The journalists on the panel said that taking the time to build relationships and report these stories is worth it — and that more and more, equity issues are baked into the climate change beat.
“It’s in some ways very difficult, if you’re doing a good job covering these issues, to not include equity, because it’s part of the story,” said Justin Worland, senior correspondent at TIME. As an example, he cited a climate-change cover story he wrote called “2020 Is Our Last, Best Chance to Save the Planet.”
“It was not about equity per se, but equity was embedded in the article because it’s inherently embedded in the story,” Worland said.
There’s also a selfish reason why people who are not on the frontlines of the climate crisis should pay attention, Worland said.
“Both globally and in the U.S., it’s important to look to communities that are the worst affected and to the communities that are affected first, because it gives an indication of where everything is heading,” Worland said. “A community on the frontlines in Fiji is going through something that people in the U.S. will go through in a matter of time.”
The journalists said that telling stories from the perspective of the people of a community helps draw readers into stories about climate change. It’s a theme the webinar’s host — Gloria Walton, CEO of The Solutions Project — returned to at the program’s close.
“When you put people at the center of this conversation, that’s how it translates to our living rooms, and to our lives,” Walton said.
Attendees were also provided with an overview of the guide and its methodology by its co-authors, Conspire for Good and Provoc, who developed it with The Solutions Project.

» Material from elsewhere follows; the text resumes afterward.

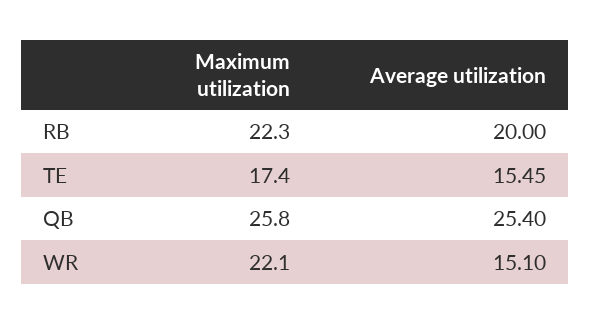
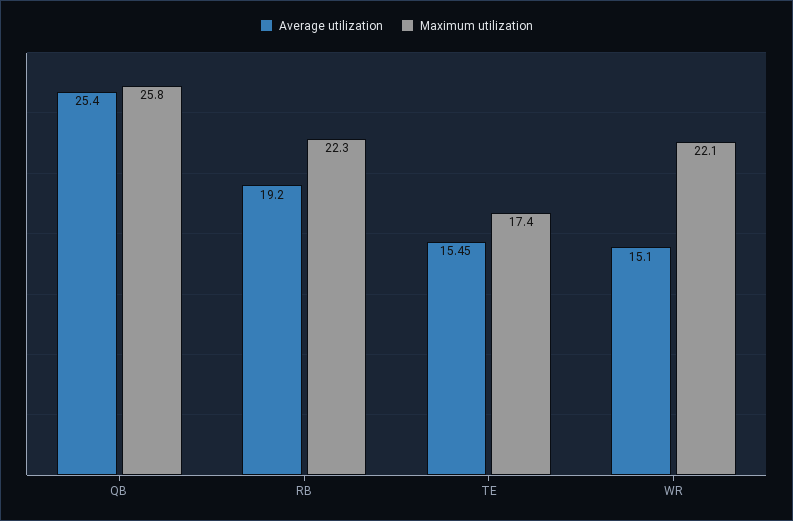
Average utilization, RB: 20 -> 19.2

It was written with input from journalists and professional journalism organizations, and in partnership with the Solutions Journalism Network. Covering Climate Equitably: A Guide for Journalists is available for download at The Solutions Project’s website.
About The Solutions Project
The Solutions Project is a national nonprofit organization that promotes climate justice through grantmaking and amplifying the stories of frontline community leaders in the media. The organization seeks to accelerate the transition to 100% clean energy and equitable access to healthy air, water, and soils by supporting climate justice organizations, especially those led by women of color.